Fino ad adesso abbiamo esaminato “prigionie psicologiche” imposte da soggetti o situazioni esterne ma spesso siamo noi la nostra stessa prigione e fatichiamo a liberarci. Questo può accadere ad ognuno di noi in momenti di fragilità.
Può capitare di pretendere troppo da se stessi senza accettare i propri limiti ma può anche capitare di non sfruttare il proprio potenziale costringendoci in una prigione della quale noi stessi abbiamo le chiavi. Tutto questo è tipico dell’età che sto vivendo, l’adolescenza. Abbiamo paura di prendere decisioni, paura di
fallire, di non essere abbastanza bravi, di intraprendere cammini errati, di essere giudicati e tutto questo ci frena.

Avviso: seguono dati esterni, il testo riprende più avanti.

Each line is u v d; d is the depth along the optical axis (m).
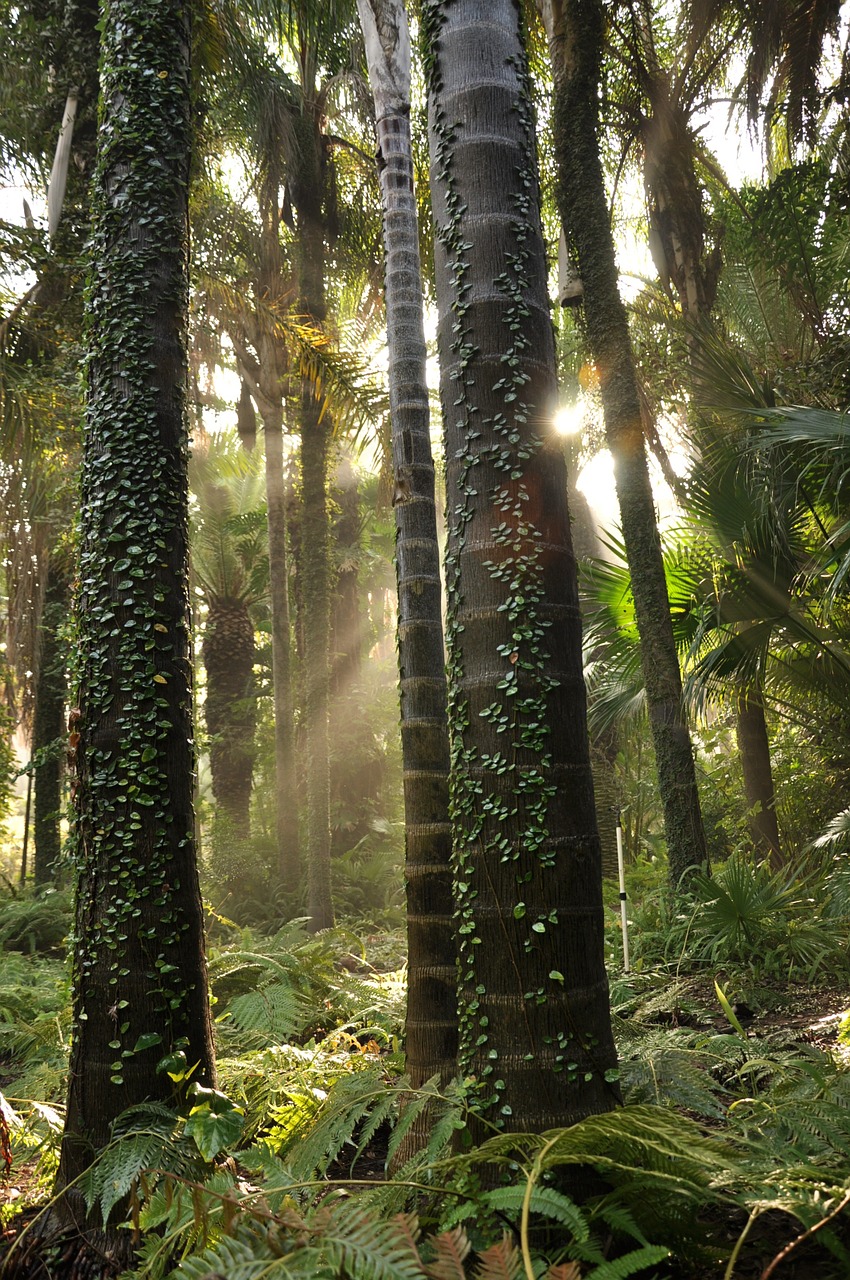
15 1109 4.64
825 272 10.29
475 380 3.04
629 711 9.03
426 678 4.20
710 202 11.66
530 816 2.75
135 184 4.01
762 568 7.31
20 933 11.63
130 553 3.71
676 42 10.73
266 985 5.84
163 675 3.68
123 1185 2.87
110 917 3.46
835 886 6.59
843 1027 3.81
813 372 8.85
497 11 3.30
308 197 13.01
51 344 10.12
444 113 3.25
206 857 17.39
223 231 12.72
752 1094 3.55
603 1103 2.64
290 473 19.77
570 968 2.69
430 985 3.81
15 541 14.09
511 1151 2.56
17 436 10.45
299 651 18.95
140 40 4.12
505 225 3.12
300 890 14.83
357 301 14.34
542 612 2.89
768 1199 2.14
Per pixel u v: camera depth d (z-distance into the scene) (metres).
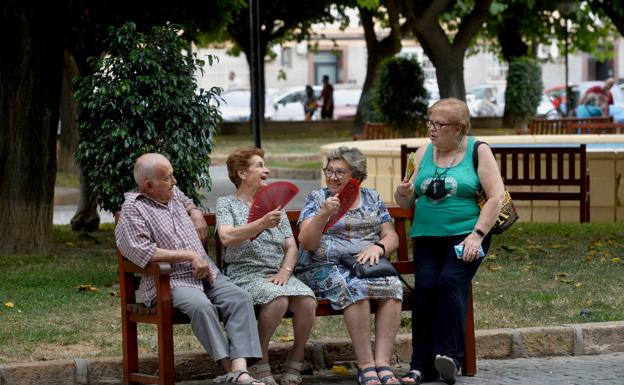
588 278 17.44
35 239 20.56
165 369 11.65
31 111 20.34
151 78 17.67
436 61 36.88
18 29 20.02
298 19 59.66
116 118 17.89
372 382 12.15
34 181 20.50
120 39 17.92
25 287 16.98
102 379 12.55
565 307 15.41
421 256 12.75
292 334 14.03
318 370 13.29
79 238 22.83
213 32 27.30
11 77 20.23
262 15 59.34
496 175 12.48
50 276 17.84
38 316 14.95
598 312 15.08
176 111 17.86
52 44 20.33
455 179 12.52
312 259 12.68
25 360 12.80
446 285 12.28
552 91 72.25
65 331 14.07
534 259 19.31
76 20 23.75
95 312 15.23
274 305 12.02
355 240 12.70
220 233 12.30
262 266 12.46
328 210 12.27
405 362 13.68
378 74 47.97
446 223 12.57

Questi stati d’animo ci fanno sentire inadeguati e cerchiamo rifugio nelle amicizie facendo di tutto per essere accettati dal gruppo e rifiutiamo invece i consigli dei nostri genitori che ci vogliono bene e che invece contestiamo. In questa fase persino il nostro corpo in trasformazione ci appare come una prigione che non accettiamo e disprezziamo.
Dovremmo cercare di trasformare le paure in curiosità così da utilizzare le chiavi per uscire dalla prigione guidarti dagli adulti in grado di incoraggiarci e indirizzarci.